* **Exercise**
Select and copy every row below that contains the string "Abrazaderas". Matches must have the same uppercase and lowercase letters.

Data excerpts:
>>>>>

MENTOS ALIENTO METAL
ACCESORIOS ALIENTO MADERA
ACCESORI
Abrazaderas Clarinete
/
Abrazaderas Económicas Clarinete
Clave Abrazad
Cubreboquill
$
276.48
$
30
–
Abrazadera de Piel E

<<<<<

* **Written solution**
Abrazaderas Clarinete
Abrazaderas Económicas Clarinete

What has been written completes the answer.